Re: [PATCHv4 4/9] zram: Introduce recompress sysfs knob
From: Minchan Kim
Date: Fri Nov 04 2022 - 13:28:00 EST
On Fri, Nov 04, 2022 at 12:48:42PM +0900, Sergey Senozhatsky wrote:
> On (22/11/03 10:00), Minchan Kim wrote:
> [..]
> > > Per-my understanding this threshold can change quite often,
> > > depending on memory pressure and so on. So we may force
> > > user-space to issues more syscalls, without any gain in
> > > simplicity.
> >
> > Sorry, didn't understand your point. Let me clarify my idea.
> > If we have separate knob for recompress thresh hold, we could
> > work like this.
> >
> > # recompress any compressed pages which is greater than 888 bytes.
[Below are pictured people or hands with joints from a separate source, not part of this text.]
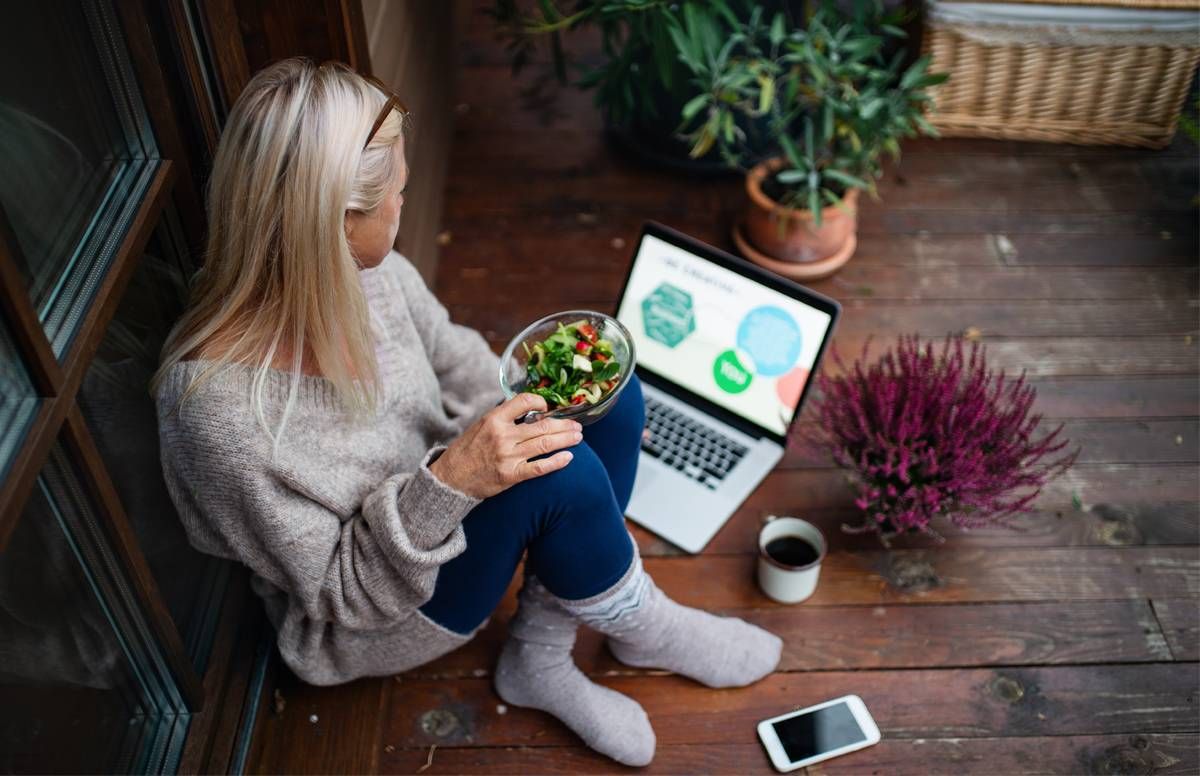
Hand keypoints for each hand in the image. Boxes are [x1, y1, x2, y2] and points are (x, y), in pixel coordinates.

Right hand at [429, 392, 582, 498]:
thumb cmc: (468, 450)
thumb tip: (530, 408)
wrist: (451, 478)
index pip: (524, 401)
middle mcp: (502, 436)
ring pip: (545, 444)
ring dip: (565, 440)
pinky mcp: (511, 475)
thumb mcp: (481, 425)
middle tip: (577, 425)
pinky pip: (539, 468)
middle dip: (564, 425)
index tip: (549, 407)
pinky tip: (568, 457)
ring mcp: (508, 456)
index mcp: (494, 419)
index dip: (541, 402)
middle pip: (542, 425)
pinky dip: (556, 462)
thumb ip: (504, 417)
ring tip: (577, 437)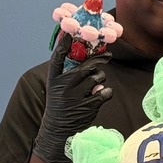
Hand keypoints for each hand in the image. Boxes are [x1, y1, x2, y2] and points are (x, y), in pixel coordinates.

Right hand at [33, 32, 112, 162]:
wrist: (58, 131)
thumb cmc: (61, 105)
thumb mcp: (58, 88)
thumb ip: (69, 73)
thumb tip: (90, 58)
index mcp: (54, 79)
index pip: (58, 57)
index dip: (64, 43)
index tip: (71, 32)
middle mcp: (63, 86)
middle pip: (87, 66)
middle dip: (99, 60)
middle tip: (108, 56)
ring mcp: (75, 97)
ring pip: (98, 77)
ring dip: (100, 79)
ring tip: (95, 85)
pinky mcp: (88, 106)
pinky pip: (105, 91)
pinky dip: (106, 92)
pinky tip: (101, 94)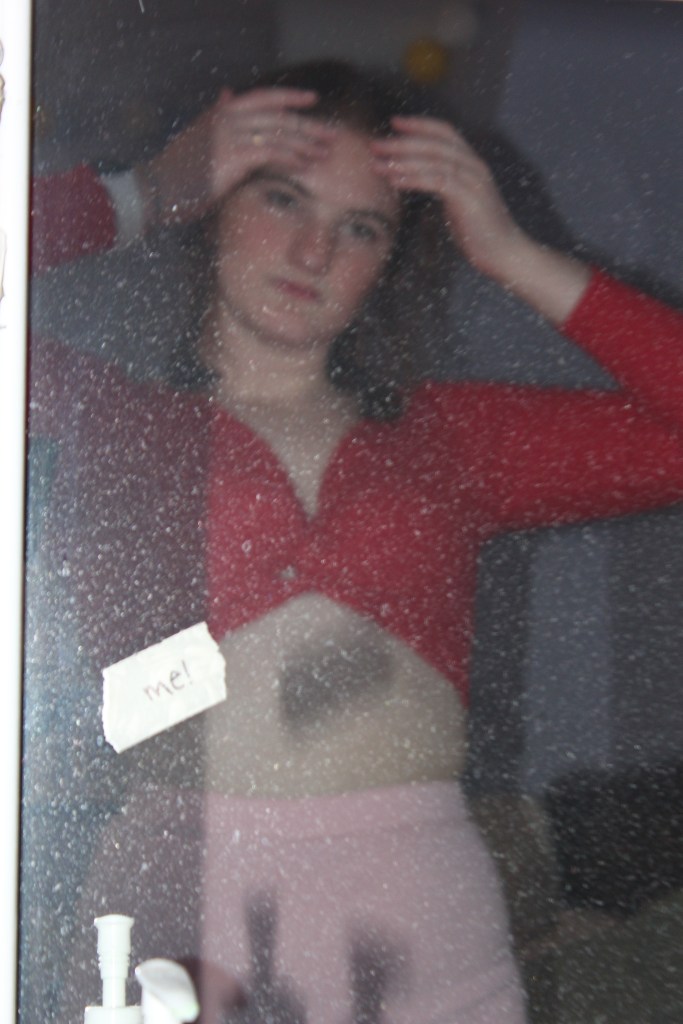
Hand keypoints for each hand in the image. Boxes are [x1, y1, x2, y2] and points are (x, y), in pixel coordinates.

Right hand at [137, 87, 333, 226]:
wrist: (156, 189)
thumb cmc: (179, 172)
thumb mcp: (199, 135)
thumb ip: (218, 115)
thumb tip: (228, 94)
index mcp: (222, 112)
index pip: (263, 97)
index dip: (290, 97)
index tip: (313, 101)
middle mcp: (227, 117)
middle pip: (278, 116)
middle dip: (308, 126)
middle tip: (331, 135)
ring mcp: (229, 135)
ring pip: (278, 134)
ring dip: (306, 144)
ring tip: (325, 154)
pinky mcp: (232, 156)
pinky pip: (271, 153)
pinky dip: (291, 158)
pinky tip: (305, 165)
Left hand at [372, 116, 523, 279]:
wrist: (504, 253)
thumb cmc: (479, 232)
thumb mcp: (459, 203)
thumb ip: (443, 186)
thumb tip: (419, 181)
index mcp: (472, 163)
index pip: (445, 133)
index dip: (419, 125)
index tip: (394, 123)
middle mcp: (473, 166)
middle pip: (434, 144)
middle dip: (402, 142)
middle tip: (375, 144)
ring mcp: (472, 180)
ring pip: (433, 161)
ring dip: (402, 161)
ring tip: (377, 164)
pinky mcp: (468, 198)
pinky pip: (437, 181)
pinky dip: (413, 179)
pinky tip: (394, 181)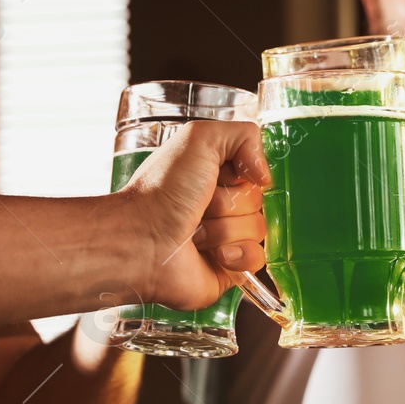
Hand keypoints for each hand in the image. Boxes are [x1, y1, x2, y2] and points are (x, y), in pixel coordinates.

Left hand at [119, 121, 269, 311]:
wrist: (140, 240)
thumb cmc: (161, 191)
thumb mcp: (200, 138)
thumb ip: (244, 136)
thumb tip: (264, 174)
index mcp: (214, 174)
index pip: (255, 170)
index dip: (243, 173)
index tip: (219, 175)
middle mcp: (220, 205)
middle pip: (258, 200)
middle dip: (230, 202)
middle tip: (201, 205)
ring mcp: (225, 237)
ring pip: (258, 229)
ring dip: (226, 229)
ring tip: (196, 232)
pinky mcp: (228, 268)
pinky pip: (257, 259)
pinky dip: (236, 254)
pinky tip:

> > echo 888 > /sys/block/zram0/recompress_threshold
> >
> > # try to compress any pages greather than threshold with following
> > # algorithm.
> >
> > echo "type=lzo priority=1" > /sys/block/zram0/recompress_algo
> > echo "type=zstd priority=2" > /sys/block/zram0/recompress_algo
> > echo "type=deflate priority=3" > /sys/block/zram0/recompress_algo
>
> OK. We can always add more sysfs knobs and make threshold a global
> per-device value.
>
> I think I prefer the approach when threshold is part of the current
> recompress context, not something derived form another context. That
> is, when all values (page type, threshold, possibly algorithm index)
> are submitted by user-space for this particular recompression
>
> echo "type=huge threshold=3000 ..." > recompress
>
> If threshold is a global value that is applied to all recompress calls
> then how does user-space say no-threshold? For instance, when it wants
> to recompress only huge pages. It probably still needs to supply something
> like threshold=0. So my personal preference for now - keep threshold
> as a context dependent value.
>
> Another thing that I like about threshold= being context dependent
> is that then we don't need to protect recompression against concurrent
> global threshold modifications with lock and so on. It keeps things
> simpler.
Sure. Let's go with per-algo threshold.
>
> [..]
> > > > Let's squeeze the comp algo index into meta area since we have
> > > > some rooms for the bits. Then can we could remove the specific
> > > > recomp two flags?
> > >
> > > What is meta area?
> >
> > zram->table[index].flags
> >
> > If we squeeze the algorithm index, we could work like this
> > without ZRAM_RECOMP_SKIP.
>
> We still need ZRAM_RECOMP_SKIP. Recompression may fail to compress
> object further: sometimes we can get recompressed object that is larger
> than the original one, sometimes of the same size, sometimes of a smaller
> size but still belonging to the same size class, which doesn't save us
> any memory. Without ZRAM_RECOMP_SKIP we will continue re-compressing
Indeed.
> objects that are in-compressible (in a way that saves us memory in
> zsmalloc) by any of the ZRAM's algorithms.
>
> > read_block_state
> > zram_algo_idx(zram, index) > 0 ? 'r' : '.');
> >
> > zram_read_from_zpool
> > if (zram_algo_idx(zram, idx) != 0)
> > idx = 1;
>
> As an idea, maybe we can store everything re-compression related
> in a dedicated meta field? SKIP flag, algorithm ID, etc.
>
> We don't have too many bits left in ->flags on 32-bit systems. We
> currently probably need at least 3 bits - one for RECOMP_SKIP and at
> least 2 for algorithm ID. 2 bits for algorithm ID put us into situation
> that we can have only 00, 01, 10, 11 as IDs, that is maximum 3 recompress
> algorithms: 00 is the primary one and the rest are alternative ones.
> Maximum 3 re-compression algorithms sounds like a reasonable max value to
> me. Yeah, maybe we can use flags bits for it.
If possbile, let's go with those three bits into flags since we could
factor them out into dedicated field, anytime later since it's not ABI.